RIS Configuration, Beamformer Design, and Power Control in Single-Cell and Multi-Cell Wireless Networks

TL;DR

This paper explores RIS-assisted multiuser wireless networks, proposing channel estimation and resource allocation algorithms that significantly enhance system performance in single and multi-cell scenarios.

Contribution

It introduces novel algorithms for channel estimation and resource allocation in RIS-assisted networks, including beamformer and power control strategies for improved performance.

Findings

RIS improves wireless system performance substantially.

Proposed algorithms effectively optimize beamforming and power control.
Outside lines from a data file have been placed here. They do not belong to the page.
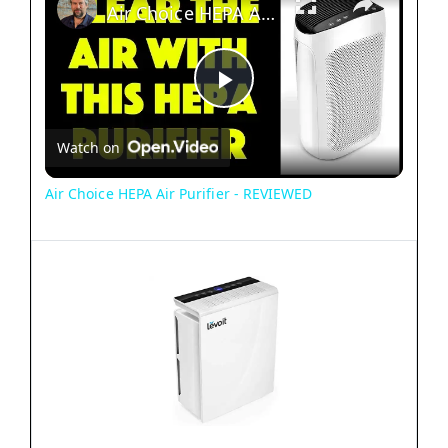
Air Choice HEPA Air Purifier - REVIEWED
P
Watch on
l
Air Choice HEPA Air Purifier - REVIEWED
a
y
V
i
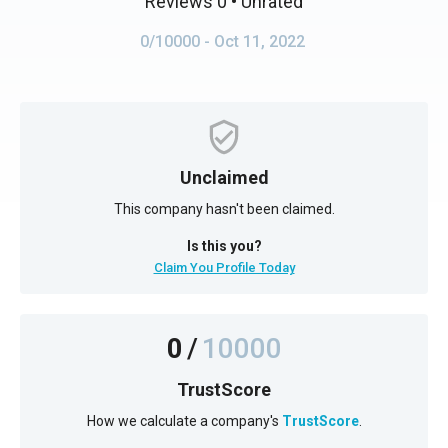
Reviews 0
• Unrated
0/10000
- Oct 11, 2022
Unclaimed
This company hasn't been claimed.
Is this you?
Claim You Profile Today
0
/
10000
TrustScore
How we calculate a company's
TrustScore
.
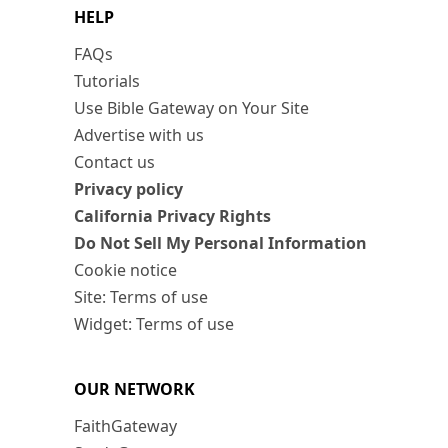
HELP
FAQs
Tutorials
Use Bible Gateway on Your Site
Advertise with us
Contact us
Privacy policy
California Privacy Rights
Do Not Sell My Personal Information
Cookie notice
Site: Terms of use
Widget: Terms of use
OUR NETWORK
FaithGateway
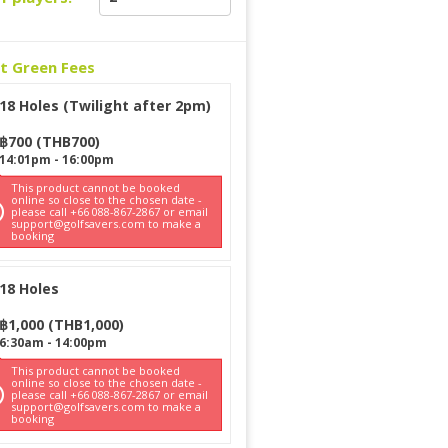
ct Green Fees
18 Holes (Twilight after 2pm)
฿
700
(
THB
700
)
14:01pm
-
16:00pm
This product cannot be booked
online so close to the chosen date -
please call +66 088-867-2867 or email
support@golfsavers.com to make a
booking
18 Holes
฿
1,000
(
THB
1,000
)
6:30am
-
14:00pm
This product cannot be booked
online so close to the chosen date -
please call +66 088-867-2867 or email
support@golfsavers.com to make a
booking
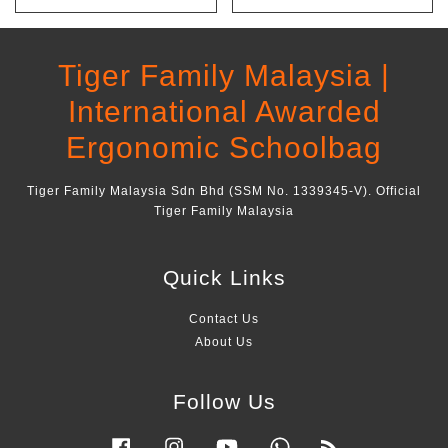
Tiger Family Malaysia |
International Awarded
Ergonomic Schoolbag
Tiger Family Malaysia Sdn Bhd (SSM No. 1339345-V). Official
Tiger Family Malaysia
Quick Links
Contact Us
About Us
Follow Us
Facebook
Instagram
YouTube
Whatsapp
RSS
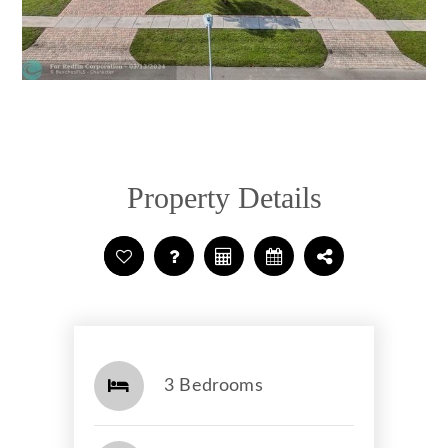
Property Details
3 Bedrooms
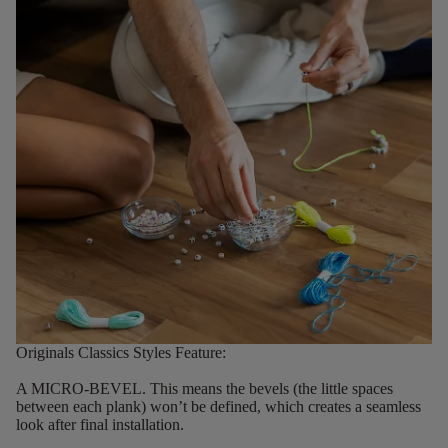
Originals Classics Styles Feature:
A MICRO-BEVEL.
This means the bevels (the little spaces
between each plank) won’t be defined, which creates a seamless
look after final installation.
Numerical results confirm significant gains with RIS deployment.

Abstract

Reconfigurable Intelligent Surfaces (RISs) are recently attracting a wide interest due to their capability of tuning wireless propagation environments in order to increase the system performance of wireless networks. In this paper, a multiuser wireless network assisted by a RIS is studied and resource allocation algorithms are presented for several scenarios. First of all, the problem of channel estimation is considered, and an algorithm that permits separate estimation of the mobile user-to-RIS and RIS-to-base stations components is proposed. Then, for the special case of a single-user system, three possible approaches are shown in order to optimize the Signal-to-Noise Ratio with respect to the beamformer used at the base station and to the RIS phase shifts. Next, for a multiuser system with two cells, assuming channel-matched beamforming, the geometric mean of the downlink Signal-to-Interference plus Noise Ratios across users is maximized with respect to the base stations transmit powers and RIS phase shifts configurations. In this scenario, the RIS is placed at the cell-edge and some users are jointly served by two base stations to increase the system performance. Numerical results show that the proposed procedures are effective and that the RIS brings substantial performance improvements to wireless system.